Q: What recent projects are you most proud of?
A: O’Brien & Co. is providing technical assistance and verification services on two exemplary multifamily projects: Sitka in South Lake Union, developed by Vulcan; and Red Cedar, a Yesler Terrace redevelopment project by Seattle Housing Authority.
We are also providing LEED certification support to the University of Washington, which has several outstanding projects: North Campus Housing; Population Health Facility, which is the first LEED version 4 project on campus; and West Campus Utility Plant, which earned gold certification under Envision, a rating system for sustainable infrastructure.
Q: How have you diversified your business in response to increasing workload?
A: The field of sustainable building is expanding its focus on how the built environment influences public and individual health and O’Brien & Co. is actively working with many clients on this topic. In terms of sectors, we are more engaged in existing buildings than ever before. As the largest portion of the building stock by far, existing buildings represent the best opportunity to create change.
Q: Are clients requesting more technological advances as the sustainability industry matures and evolves?

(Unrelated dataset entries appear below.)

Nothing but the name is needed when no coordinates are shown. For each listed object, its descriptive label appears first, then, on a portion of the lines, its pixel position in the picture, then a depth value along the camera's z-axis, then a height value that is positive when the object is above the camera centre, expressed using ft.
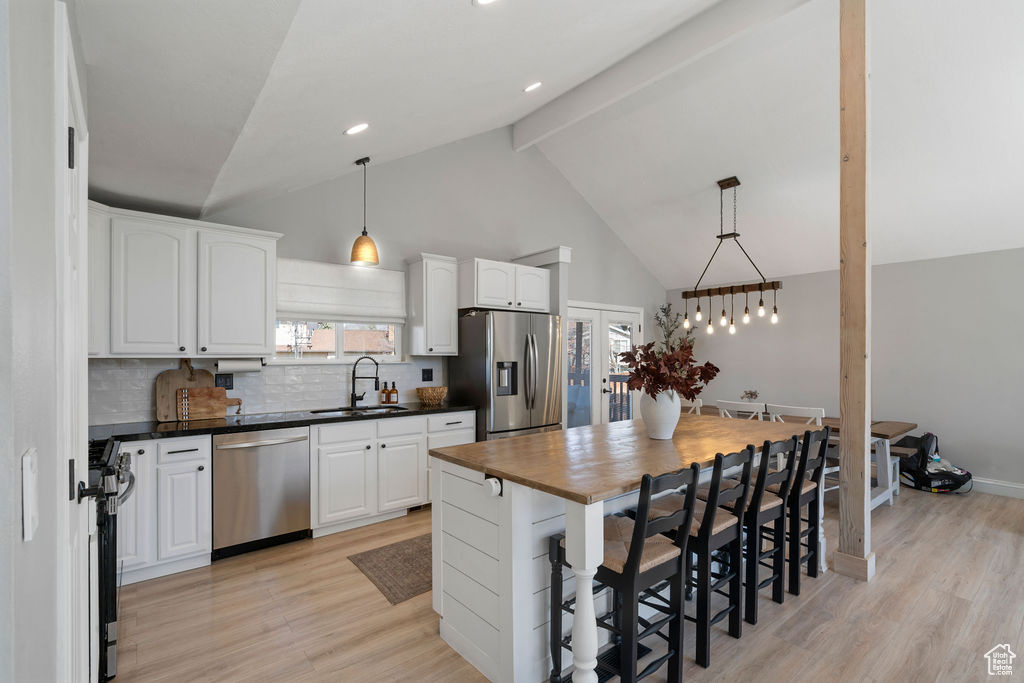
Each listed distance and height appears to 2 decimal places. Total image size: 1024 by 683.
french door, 19.04 -0.89
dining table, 13.97 -3.50
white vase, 8.85 -1.32
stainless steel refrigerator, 14.12 -0.91
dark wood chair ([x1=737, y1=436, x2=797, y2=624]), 7.92 -2.95
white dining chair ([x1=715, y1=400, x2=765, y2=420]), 15.43 -2.14
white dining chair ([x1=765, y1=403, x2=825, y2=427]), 13.56 -1.99
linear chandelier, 16.43 +2.16
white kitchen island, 5.77 -2.57
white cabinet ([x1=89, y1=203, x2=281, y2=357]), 9.70 +1.13
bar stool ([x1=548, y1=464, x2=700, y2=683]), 5.90 -2.88
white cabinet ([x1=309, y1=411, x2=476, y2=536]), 11.79 -3.18
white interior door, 3.58 -0.23
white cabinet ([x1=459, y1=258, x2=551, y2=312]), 14.52 +1.65
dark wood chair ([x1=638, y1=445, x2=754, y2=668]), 7.03 -2.91
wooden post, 9.45 +0.76
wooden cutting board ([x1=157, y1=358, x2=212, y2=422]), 11.14 -1.00
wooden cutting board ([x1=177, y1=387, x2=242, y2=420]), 11.31 -1.45
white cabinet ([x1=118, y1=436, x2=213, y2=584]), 9.47 -3.36
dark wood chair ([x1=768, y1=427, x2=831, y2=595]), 8.87 -2.97
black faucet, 13.94 -1.16
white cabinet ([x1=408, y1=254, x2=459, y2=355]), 14.38 +1.01
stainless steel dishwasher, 10.46 -3.26
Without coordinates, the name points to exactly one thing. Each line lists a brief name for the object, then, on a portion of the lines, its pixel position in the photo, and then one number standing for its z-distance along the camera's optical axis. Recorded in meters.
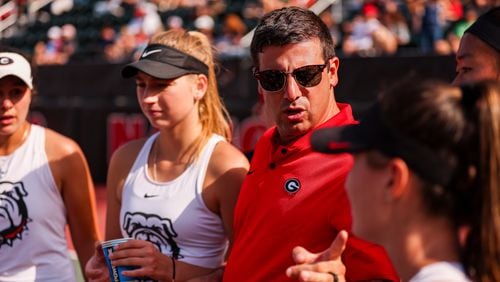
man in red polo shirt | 2.89
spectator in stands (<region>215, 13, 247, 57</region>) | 14.76
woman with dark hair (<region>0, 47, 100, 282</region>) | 4.28
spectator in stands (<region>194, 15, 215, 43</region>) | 15.80
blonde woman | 3.62
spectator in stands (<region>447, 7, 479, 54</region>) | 11.62
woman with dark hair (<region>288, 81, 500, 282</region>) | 1.86
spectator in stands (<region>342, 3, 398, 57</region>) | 12.36
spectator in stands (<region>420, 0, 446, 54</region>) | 12.64
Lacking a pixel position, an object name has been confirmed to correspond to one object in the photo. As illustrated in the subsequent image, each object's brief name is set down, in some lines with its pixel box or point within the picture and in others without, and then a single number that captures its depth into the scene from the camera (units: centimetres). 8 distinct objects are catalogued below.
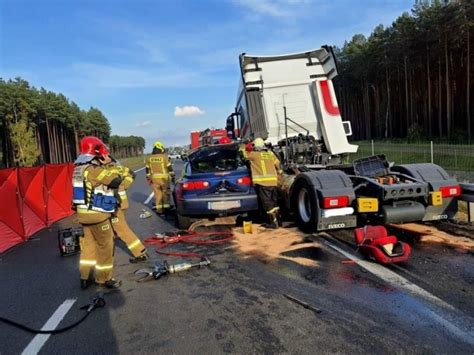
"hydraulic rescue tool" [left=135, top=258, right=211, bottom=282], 533
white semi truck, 640
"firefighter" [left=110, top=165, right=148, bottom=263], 592
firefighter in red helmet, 516
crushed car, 788
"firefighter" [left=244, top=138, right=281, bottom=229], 786
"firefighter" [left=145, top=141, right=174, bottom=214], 1088
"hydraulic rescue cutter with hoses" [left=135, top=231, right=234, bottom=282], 541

A: Our field is continuously raising the bar because we still have a way to go before the built environment is creating a positive impact by which to offset previous negative impact. Technologically, a lot of the solutions already exist. It is more about applying them consistently at scale.
Q: Can you cite improvements in sustainability technology used in your recent projects?
A: Some examples are electric vehicles, on-site renewable energy production (which is getting very cost effective with the drop in the cost of solar systems), and approaches to energy-efficient buildings such as passive house and heat pumps combined with direct outdoor air supply and heat recovery.
Q: Are your clients still focused on the bottom line when considering sustainable design practices and standards?
A: Clients pursue sustainable building for many different reasons, but all the reasons related to a value they ascribe to sustainability. Mission-based companies and public agencies need to walk-the-talk and often want to lead or set an example.
Many organizations find a commitment to sustainability necessary for recruitment and retention, from colleges and universities trying to attract students to tech companies seeking the best talent.
Some projects are motivated primarily by incentives such as additional funding or FAR. These projects are primarily focused on lowest first cost sustainability features, whereas others are interested in overall life-cycle cost reduction because they will maintain and operate the building.
Another value that could relate directly to the bottom line soon is carbon reduction. Organizations that made commitments to address climate change are finding that they need to set specific standards for their buildings to meet the greenhouse gas reduction targets they set. Meanwhile, both the public and the state government are pushing for some sort of regulation on carbon emissions which could impact almost every business’ bottom line.